DISABLED people in Inverclyde have had to fight to claw back more than £1m taken from them by the government in the last year.

The figures are exposed in a new council report that sets out the impact welfare reforms are having in Inverclyde - one of the hardest hit areas in the UK under controversial changes to the regime.

In the latest wave of reforms a third of all those forced to change to personal independence payments (PIP) have been stripped of disability benefits altogether.

But according to the new report even those who were 'successful' in their PIP claims in the first instance face huge financial losses.

Now hard-pressed council welfare rights officers are facing a tidal wave of tribunals to reverse the hardship.

Inverclyde's health and social care chief is warning that helping the 4,000 local claimants moving to PIP is the single biggest challenge they will face this year.

In a report chief officer Brian Moore said: "The range of welfare reforms introduced over the last few years is significant. 

"The increase in conditionality and sanction regimes; introduction of benefit cap and universal credit will all impact on the local community. 

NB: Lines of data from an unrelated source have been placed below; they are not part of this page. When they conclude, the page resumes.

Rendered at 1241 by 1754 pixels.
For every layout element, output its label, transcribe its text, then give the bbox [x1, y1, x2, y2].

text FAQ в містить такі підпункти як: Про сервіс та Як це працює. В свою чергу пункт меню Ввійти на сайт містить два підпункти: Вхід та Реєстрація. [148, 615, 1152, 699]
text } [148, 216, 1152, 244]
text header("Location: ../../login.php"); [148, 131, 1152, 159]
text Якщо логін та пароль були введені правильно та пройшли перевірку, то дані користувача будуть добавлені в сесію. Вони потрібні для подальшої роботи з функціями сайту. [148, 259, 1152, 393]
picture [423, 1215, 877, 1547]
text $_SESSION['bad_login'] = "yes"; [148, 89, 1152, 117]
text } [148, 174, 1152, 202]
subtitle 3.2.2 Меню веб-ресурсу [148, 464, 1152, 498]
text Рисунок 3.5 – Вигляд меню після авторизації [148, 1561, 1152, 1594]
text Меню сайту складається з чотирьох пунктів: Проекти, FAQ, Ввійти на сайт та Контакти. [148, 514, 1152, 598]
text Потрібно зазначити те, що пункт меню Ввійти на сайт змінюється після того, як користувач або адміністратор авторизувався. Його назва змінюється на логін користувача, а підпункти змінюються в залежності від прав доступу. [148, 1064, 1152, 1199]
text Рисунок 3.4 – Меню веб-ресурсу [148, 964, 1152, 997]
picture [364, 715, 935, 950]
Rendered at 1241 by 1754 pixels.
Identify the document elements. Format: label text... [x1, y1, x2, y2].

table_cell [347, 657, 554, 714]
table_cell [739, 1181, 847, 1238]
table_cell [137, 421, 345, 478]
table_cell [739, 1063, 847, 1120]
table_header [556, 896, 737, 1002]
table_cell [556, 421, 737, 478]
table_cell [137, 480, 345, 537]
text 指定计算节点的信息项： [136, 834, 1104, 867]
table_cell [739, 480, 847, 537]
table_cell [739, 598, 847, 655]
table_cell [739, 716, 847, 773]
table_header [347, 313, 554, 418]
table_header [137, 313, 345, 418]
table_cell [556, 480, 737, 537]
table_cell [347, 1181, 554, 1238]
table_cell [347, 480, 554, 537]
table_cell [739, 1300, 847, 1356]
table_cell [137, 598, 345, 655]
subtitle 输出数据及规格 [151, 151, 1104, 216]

"However the introduction of, and migration to, personal independence payments is likely to be the biggest challenge.

"One of the stated aims of government when PIP was introduced was to reduce the numbers receiving disability benefits."

Mr Moore has cited research from a new study from Sheffield Hallam University which shows that people in Inverclyde relying on disability benefits are among the hardest hit by reforms.

Inverclyde is the third worst affected area in Scotland and in the top 20 in the UK. 

Last year the welfare rights team took on nearly 700 appeals for claimants in Inverclyde, clawing back £1.2m.

Since October 2015 people previously on disability living allowance (DLA) have been changing over to PIP and statistics for the first three months showed that 32 per cent of those reassessed lost all entitlement to disability benefit. 

Of the remaining 68 per cent who secured an award of PIP there is no guarantee the award was similar to the sum previously received by way of DLA.

Successful but reduced awards of PIP can still result in substantial financial loss and loss of motability vehicles.